“Big Data – An Introduction” by Subu Sangameswar is exactly what the title professes the book to be. A succinct, short and simple introduction to the topical concept of Big Data. American organizational theorist, management consultant and author, Geoffrey Moore once said, “Without big data, you are blind and deaf and in the middle of a freeway.” In an era characterized by exponential leaps of technological advance and knowledge accumulation, no company would like to find itself not only blind and deaf, but in the middle of a metaphorical economic freeway. It is access to data that prevents organsations from taking the path of Moore’s perdition.
As Mr. Sangameswar reveals, in the year 2010 alone, more than 13 Exabytes of data was mined across the world. To make sense out of this number, this is over 50,000 times the data in the Library of Congress! In a shape up or ship out competitive heterogeneous world, Big Data confers competitive advantages to such an extent that organisations exploiting its worth are more likely to outperform their peers by over two times. So what exactly is this Big Data and its attendant features, scope, advantages and perils? Here are some of the salient takeaways from Mr. Sangameswar’ s work:
- Big Data encompasses data that is epitomized by scale and complexity. The term ‘Big Data is not solely restricted to describing the data element. It also envelops the tools, processes, and procedures that enable an organization to create, manage and manipulate data;
- Big Data, in its normal parlance includes traditional enterprise data, machine-generated and sensor data, and social data;
- Big Data, as to be expected, is gargantuan in size. McKinsey Global Institute estimates that data volume is growing 40% per annum and is expected to grow 44 times between 2009 and 2020;
- The three classical ‘hallmarks’ of Big Data are Volume, Velocity and Variety. Mr. Sangameswar terms these the ‘3Vs’;
- The volume of data generated globally is close to unthinkable. Bernard Marr writing for the Forbes magazine informs his awed readers that There are 2.5 quintillion bytes of data created each day at our current pace, but that pace is only accelerating with the growth of the Internet of Things (IoT). Between 2016 and 2018 alone, 90 percent of the data in the world was generated;
- Velocity refers to the rate at which the data manifests in an organization before, in turn, being processed. Great stress is emphsises on the turnaround of the data by organizations. The speed at which data is not just captured, but analysed as well, can make or mar the process of decision making;
- Variety refers to the various forms and shapes that the data arrives in. Images, videos and texts are all myriad varieties of data that lend themselves amenable for identification, filtration, analysis and evaluation;
- Realising the impact that Big Data can have upon a business, entrepreneurs and organisations have evolved Models of Big Data with a view to adapt and prosper. While some models concentrate on employing data to create new products, yet others involve brokering this information. A third model builds networks to deliver products at the relevant time and location;
- While Big Data comes with its own advantages, it would be absurd to view it solely with rose tinted glasses. Big Data has its own set of perils and pitfalls. Separating the wheat from the chaff and noise from the signal is a perennial challenge of Big Data. How does an organization effectively capture the most relevant data and deliver it to the right people at the right time?

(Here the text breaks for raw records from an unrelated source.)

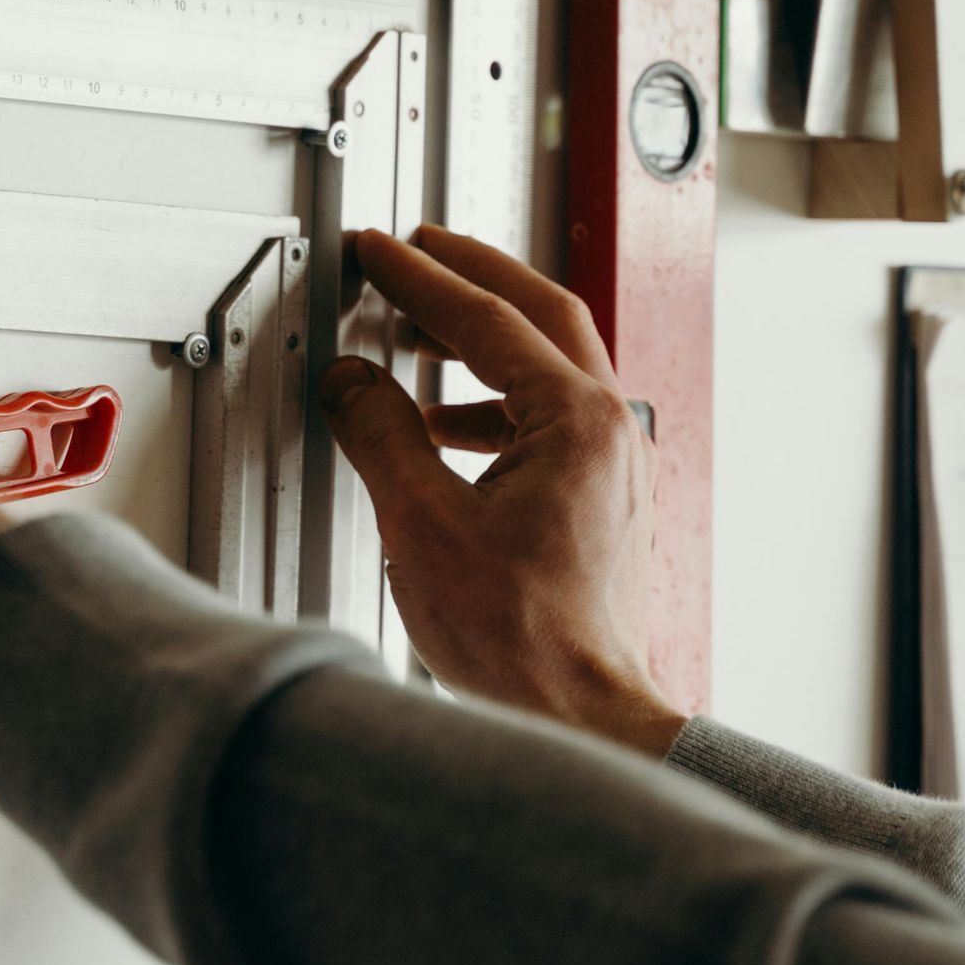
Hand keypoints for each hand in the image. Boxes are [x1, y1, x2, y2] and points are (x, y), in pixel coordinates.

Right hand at [319, 226, 685, 754]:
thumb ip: (380, 436)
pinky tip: (441, 429)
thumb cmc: (527, 641)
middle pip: (541, 314)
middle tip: (415, 252)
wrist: (581, 713)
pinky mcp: (602, 497)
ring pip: (549, 363)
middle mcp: (610, 431)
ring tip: (414, 338)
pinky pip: (547, 416)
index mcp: (579, 422)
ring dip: (480, 340)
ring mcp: (613, 464)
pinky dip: (491, 401)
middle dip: (471, 276)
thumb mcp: (423, 525)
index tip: (380, 251)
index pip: (489, 319)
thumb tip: (351, 383)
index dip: (422, 278)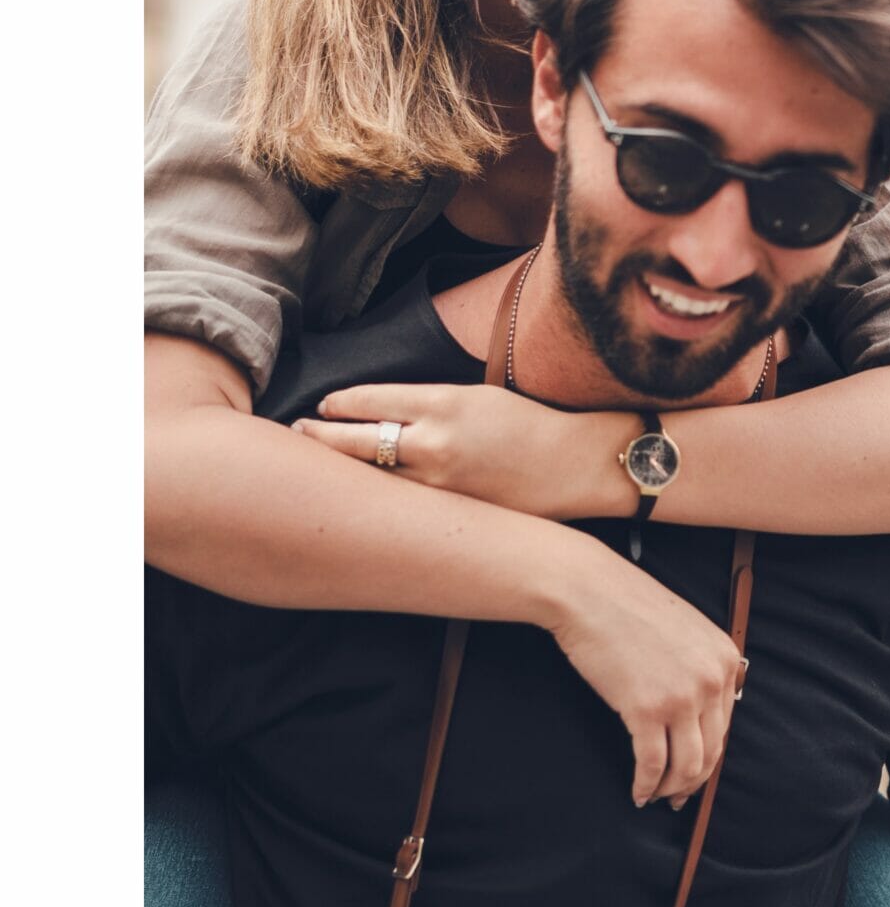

- Rules of security and guarding against a breach of privacy is the single biggest challenge of Big Data. As Cambridge Analytica and Facebook demonstrated, data and information can wreak havoc upon even the sovereign prospects of a nation as was the case with The United States of America and the Trump election fracas;
- The primary framework of Big Data involves four distinct phases – Capture, Integrate, Analyse and Share. Capturing involves weeding out noise from signal and assimilating the relevant data. Integration involves getting the captured data ready for analysis. Analysis involves statistical analysis as well as Data Mining. Finally Sharing results in dissemination of data to the appropriate audience via the most relevant medium;
- There is a plethora of tools available in the market for facilitating Data Analysis on a gigantic scale and size. Apache Hadoop, for example, brings the ability to cheaply process humongous volumes of data. MapReduce provides a framework for writing applications that process significant amounts of both structured and unstructured data;
- Other notable tools that one can avail are HBase, Hadoop Distributed File System (“HDFS”), Hive, Apache Pig, Zookeeper, and Oozie
To use the now abused cliché which is quotes with a frequency bordering on the irritating, “Data is the new Oil.” Big Data is a powerful medium which bestows upon the user, immense potential, both economic and social. However, an injudicious use of Big Data would also, in all probability, lead the cavalier organization towards unintended consequences. Big Data brings along with it the biggest risk of data privacy. Organisations such as Amazon, Google and Facebook make use of sensitive data, personal customer information and strategic documents. With the world awash in confidential data a data breach at one single point may be enough to create pandemonium. Reputations may go up in smoke as may painstakingly built fortunes and fame. Not to mention legal actions and punitive penalties. Taking measures for data privacy is no longer a paean to appreciable initiatives or best practices. It is an uncompromising mechanism of inevitable compliance.